[Reading passage]:
# Under Gravel Heater Cables for nano



## Darkblade48 (Jan 4, 2008)

SirKappa said:


> Plus there are alleged benefits to using these. .


Alleged, not proven. I think undergravel cable heaters are an unnecessary expense. That and your plant roots will inevitably get tangled in them.

Rather than using an undergravel heater, take a look at AquaDean's DIY project here:

http://www.plantedtank.net/forums/diy/103322-nano-tank-heater-module-56k.html


----------



## SirKappa (Apr 19, 2010)

Haha I know they are not proven, that is why I wrote alleged. But it would be nice to have a nearly completely hidden heater in the aquarium. The money is not too much of an issue and rescaping a tiny aquarium is easy so I'm not too worried about the roots getting tangled.

AquaDeans project looks great but I am a horrible DIY'er and I would prefer just to dish out some $$. I am really just wondering if there are any small enough for aquariums under 5g.


----------



## becks17 (Dec 21, 2009)

They do make commercially available in-line heaters if you're willing to spend the $$$, but that of course means you'll probably need a canister filter (thus more $) too.


----------



## SirKappa (Apr 19, 2010)

I will be using a canister filter so that's a really good idea but I haven't seen any with a low wattage. I think the smallest one I have seen would be for a 29g aquarium.


----------



## TLE041 (Jan 16, 2010)

I use a Hydor 200W in line heater on my 4 gallons and I have no problems with it so far. I set it on the heater at 70F and it gives me a constant water temperature of 77F.


----------



## plantbrain (Dec 15, 2003)

Most use those tiny 2.5W heat mats, better than sticks, flow through units etc.

The idea of cables is a bad idea on a few levels, if it is about getting stuff out of a tank, the the mat is the best solution for a nano.

http://www.bigalsonline.com/BigAlsUS/ctl3684/cp18534/si1382454/cl0/hydorminiheater75watt

Cables do not do what are claimed, no one to date, and after what? 25 years now, has shown otherwise. Only vendors claims..nothing for support other than this.

I've challenged many to this, test, experimental designs etc.
Not one has come forth with any evidence or test, heck even a little bit of knowledge on the topic.

But they keep making and marketing them.
They do heat the water, that's about it, like any heater.
The rest? Rubbish.

However, for a nano tank, the heat mats make a lots of sense, not due to cable "quackery", rather......ease of use for such a small tank.

[Extracted material]:

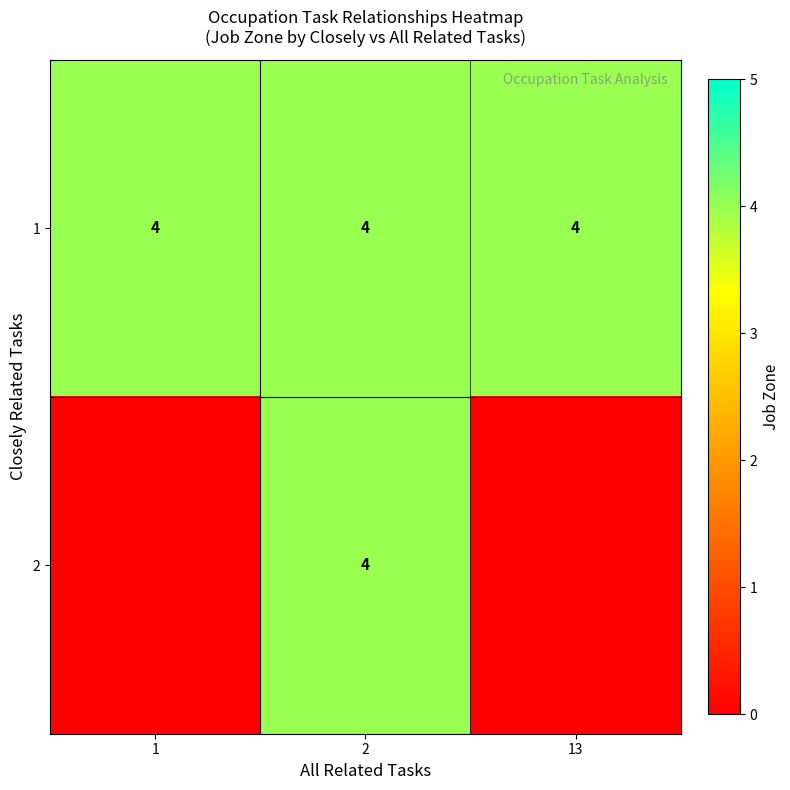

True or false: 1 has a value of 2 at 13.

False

* * *

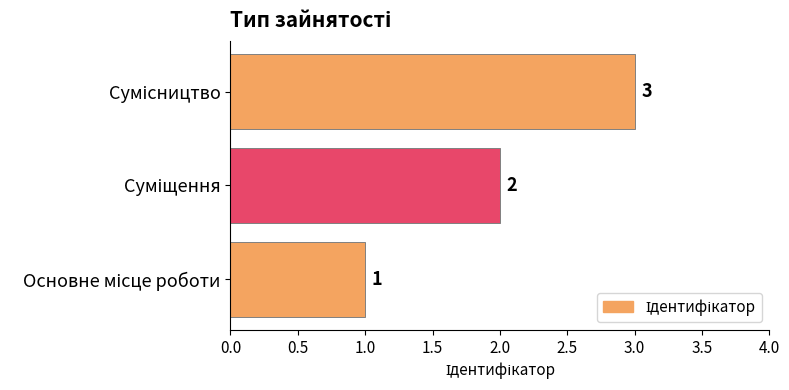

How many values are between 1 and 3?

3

[About this exercise]: Please revise the thread on under-gravel heater cables, starting with "The idea of" and going on through "and marketing them.", so that "sellers" takes the place of "vendors". You won't need any of the material.

[Your solution]:
The idea of cables is a bad idea on a few levels, if it is about getting stuff out of a tank, the the mat is the best solution for a nano.

http://www.bigalsonline.com/BigAlsUS/ctl3684/cp18534/si1382454/cl0/hydorminiheater75watt

Cables do not do what are claimed, no one to date, and after what? 25 years now, has shown otherwise. Only sellers claims..nothing for support other than this.

I've challenged many to this, test, experimental designs etc.
Not one has come forth with any evidence or test, heck even a little bit of knowledge on the topic.

But they keep making and marketing them.